Foucault Vs. Βλάσσης_transdiscursive position

Homer, Aristotle, and the Church Fathers played this role, as did the first mathematicians and the originators of the Hippocratic tradition.This type of author is surely as old as our civilization.But I believe that the nineteenth century in Europe produced a singular type of author who should not be confused with "great" literary authors, or the authors of canonical religious texts, and the founders of sciences.Somewhat arbitrarily, we might call them "initiators of discursive practices".
The distinctive contribution of these authors is that they produced not only their own work, but the possibility and the rules of formation of other texts.[..]
On the other hand, Marx and Freud, as "initiators of discursive practices", not only made possible a certain number of analogies that could be adopted by future texts, but as importantly, they also made possible a certain number of differences.They cleared a space for the introduction of elements other than their own, which, nevertheless, remain within the field of discourse they initiated.[..]
In keeping with this distinction, we can understand why it is inevitable that practitioners of such discourses must "return to the origin".Here, as well, it is necessary to distinguish a "return" from scientific "rediscoveries" or "reactivations"."Rediscoveries" are the effects of analogy or isomorphism with current forms of knowledge that allow the perception of forgotten or obscured figures.[..]
If we return, it is because of a basic and constructive omission, an omission that is not the result of accident or incomprehension.In effect, the act of initiation is such, in its essence, that it is inevitably subjected to its own distortions;that which displays this act and derives from it is, at the same time, the root of its divergences and travesties.This nonaccidental omission must be regulated by precise operations that can be situated, analyzed, and reduced in a return to the act of initiation.The barrier imposed by omission was not added from the outside;it arises from the discursive practice in question, which gives it its law.Both the cause of the barrier and the means for its removal, this omission-also responsible for the obstacles that prevent returning to the act of initiation-can only be resolved by a return.

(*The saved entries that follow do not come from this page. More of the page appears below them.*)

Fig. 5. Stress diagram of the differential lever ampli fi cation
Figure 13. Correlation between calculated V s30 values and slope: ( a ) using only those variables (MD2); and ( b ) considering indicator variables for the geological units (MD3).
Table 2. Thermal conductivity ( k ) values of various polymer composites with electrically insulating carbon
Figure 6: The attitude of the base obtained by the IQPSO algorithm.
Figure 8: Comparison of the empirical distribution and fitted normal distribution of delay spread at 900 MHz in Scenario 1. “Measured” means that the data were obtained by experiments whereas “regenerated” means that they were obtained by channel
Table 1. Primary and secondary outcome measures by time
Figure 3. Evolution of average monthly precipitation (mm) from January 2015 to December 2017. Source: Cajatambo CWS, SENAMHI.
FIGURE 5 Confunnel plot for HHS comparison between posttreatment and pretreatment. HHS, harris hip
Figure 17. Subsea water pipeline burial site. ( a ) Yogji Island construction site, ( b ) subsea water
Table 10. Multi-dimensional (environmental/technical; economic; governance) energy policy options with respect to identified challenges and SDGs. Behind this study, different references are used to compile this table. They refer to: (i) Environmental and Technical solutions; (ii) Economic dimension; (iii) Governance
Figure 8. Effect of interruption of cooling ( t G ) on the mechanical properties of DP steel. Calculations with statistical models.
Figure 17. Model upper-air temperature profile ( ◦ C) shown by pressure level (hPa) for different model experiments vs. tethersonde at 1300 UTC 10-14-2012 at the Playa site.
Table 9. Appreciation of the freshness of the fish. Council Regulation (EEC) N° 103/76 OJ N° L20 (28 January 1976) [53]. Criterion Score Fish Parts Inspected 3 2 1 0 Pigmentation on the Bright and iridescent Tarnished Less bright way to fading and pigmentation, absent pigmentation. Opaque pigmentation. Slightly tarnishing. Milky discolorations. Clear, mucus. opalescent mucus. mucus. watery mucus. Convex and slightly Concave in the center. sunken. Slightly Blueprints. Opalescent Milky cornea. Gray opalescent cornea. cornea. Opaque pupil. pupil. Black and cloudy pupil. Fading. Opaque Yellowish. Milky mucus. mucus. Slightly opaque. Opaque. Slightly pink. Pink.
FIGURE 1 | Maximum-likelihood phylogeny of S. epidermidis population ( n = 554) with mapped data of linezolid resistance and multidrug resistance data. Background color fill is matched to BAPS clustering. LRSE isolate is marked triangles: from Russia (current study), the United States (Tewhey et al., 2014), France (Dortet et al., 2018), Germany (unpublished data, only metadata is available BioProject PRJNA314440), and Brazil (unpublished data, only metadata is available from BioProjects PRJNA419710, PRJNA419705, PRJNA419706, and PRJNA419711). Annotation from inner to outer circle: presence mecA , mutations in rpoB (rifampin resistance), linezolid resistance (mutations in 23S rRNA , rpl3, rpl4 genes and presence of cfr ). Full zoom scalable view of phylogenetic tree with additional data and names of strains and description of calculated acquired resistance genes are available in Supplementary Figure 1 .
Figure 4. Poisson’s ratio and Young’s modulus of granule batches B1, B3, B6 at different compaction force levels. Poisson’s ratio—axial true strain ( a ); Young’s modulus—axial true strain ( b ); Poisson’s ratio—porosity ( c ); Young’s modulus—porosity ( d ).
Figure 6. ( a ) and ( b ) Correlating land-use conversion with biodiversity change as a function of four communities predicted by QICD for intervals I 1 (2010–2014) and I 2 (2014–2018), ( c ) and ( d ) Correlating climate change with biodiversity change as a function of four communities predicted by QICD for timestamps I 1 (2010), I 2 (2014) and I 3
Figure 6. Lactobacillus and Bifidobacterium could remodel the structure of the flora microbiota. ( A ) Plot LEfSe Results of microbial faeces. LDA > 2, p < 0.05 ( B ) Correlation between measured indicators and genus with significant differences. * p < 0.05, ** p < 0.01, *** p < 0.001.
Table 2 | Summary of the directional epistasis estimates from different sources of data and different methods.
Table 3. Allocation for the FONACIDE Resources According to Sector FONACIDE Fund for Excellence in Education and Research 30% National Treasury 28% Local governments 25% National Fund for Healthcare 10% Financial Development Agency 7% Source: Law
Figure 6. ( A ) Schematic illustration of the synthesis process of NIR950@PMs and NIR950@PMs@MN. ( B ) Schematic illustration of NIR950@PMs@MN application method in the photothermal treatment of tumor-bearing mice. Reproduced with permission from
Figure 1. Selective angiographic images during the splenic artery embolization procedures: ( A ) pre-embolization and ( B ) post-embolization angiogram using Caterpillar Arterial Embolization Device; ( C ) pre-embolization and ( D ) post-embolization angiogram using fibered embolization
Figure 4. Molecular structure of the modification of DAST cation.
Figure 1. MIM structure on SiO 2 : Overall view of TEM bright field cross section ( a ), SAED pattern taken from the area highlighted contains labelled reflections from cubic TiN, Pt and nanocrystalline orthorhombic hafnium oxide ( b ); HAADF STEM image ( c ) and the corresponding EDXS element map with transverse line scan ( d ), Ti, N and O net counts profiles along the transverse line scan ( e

[M.Foucault, Language, counter-memory, practice / p.131-135]

1 comment:

xtina said...

In addition, it is always a return to a text in itself, specifically, to a primary and unadorned text with particular attention to those things registered in the interstices of the text, its gaps and absences.We return to those empty spaces that have been masked by omission or concealed in a false and misleading plenitude.In these rediscoveries of an essential lack, we find the oscillation of two characteristic responses: "This point was made-you can't help seeing it if you know how to read"; or, inversely, "No, that point is not made in any of the printed words in the text but it is expressed through the words, in their relationships and in the distance that separates them".